Out of Heart, by Irfan Master

“Adam is a teenage boy who lives with his mum and younger sister. His dad has left them although lives close by. His sister no longer speaks. His mum works two jobs. Adam feels the weight of the world upon his shoulders. Then his grandfather dies and in doing so he donates a very precious gift - his heart.

“William is the recipient of Adam’s grandfather’s heart. He has no family and feels rootless and alone. In fact, he feels no particular reason to live. And then he meets Adam’s family. William has received much, but it appears that he has much to offer Adam and his family too.”

A Berlin Love Song, by Sarah Matthias

“Max is 17, a German schoolboy, when he meets Lili, a trapeze artist from a travelling circus that performs every year in Berlin. Lili is from a Romani gypsy family whose life and customs are very different from those of Max and his family.

“Their friendship turns into love - but love between a member of the Hitler youth and a gypsy is forbidden. As events tear them apart can their love survive?”

The Call, by Peadar Ó Guilin

“Every teenager in Ireland is training to survive ‘the call’ - the three minutes and four seconds when each of them is transported to the desolate Grey Land of the long banished fae folk, the Sidhe. Nine out of ten do not return.”

Black Light Express, by Philip Reeve

“Zen and Nova have ridden a train from one world to another before. But this time it’s different. They’ve passed through a gate which shouldn’t exist at all. They did terrible things to open it, and now they can never go back.”

The Explorer, by Katherine Rundell & Hannah Horn

“From his seat in the tiny aeroplane, Fred watches as the mysteries of the Amazon jungle pass by below him. He has always dreamed of becoming an explorer, of making history and of reading his name amongst the lists of great discoveries. If only he could land and look about him. As the plane crashes into the canopy, Fred is suddenly left without a choice. He and the three other children may be alive, but the jungle is a vast, untamed place. With no hope of rescue, the chance of getting home feels impossibly small. Except, it seems, someone has been there before them.”

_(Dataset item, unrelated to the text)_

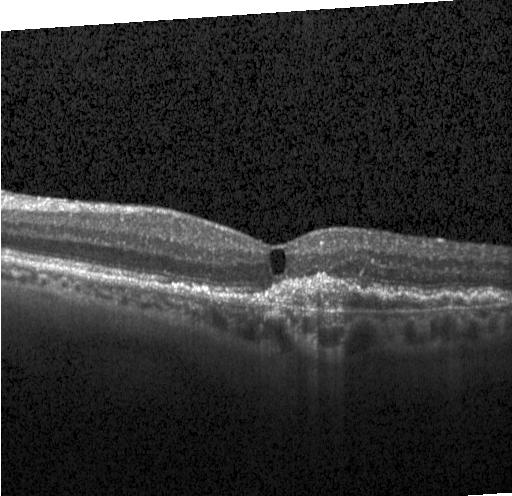

Spectral-domain OCT B-scan: choroidal neovascularization (CNV).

The Explorer is also available as an eBook on OverDrive.

Encounters, by Jason Wallace

“Zimbabwe, 1994. A group of children spot peculiar lights in the sky over the grounds of their school. From this moment on, six young people’s lives are changed forever.

“Gary hides the anguish he feels now his mum’s left, acting out in fury and hatred. Chloe has no words for the thing she fears most every day. Karl is the headmaster’s son, now fallen from grace. Tendai knows he can never live up to his grieving father’s ideals. And Sixpence watches all, knowing he’ll never be like these other children. All of them have seen something they can’t explain.

“In amongst these tangled, tortured lives, comes a group of psychologists to verify the spookily similar claims of every witness. Their daughter, Holly, can tell there’s more to it than aliens or mass hysteria - can she reveal the dark truths that haunt them?”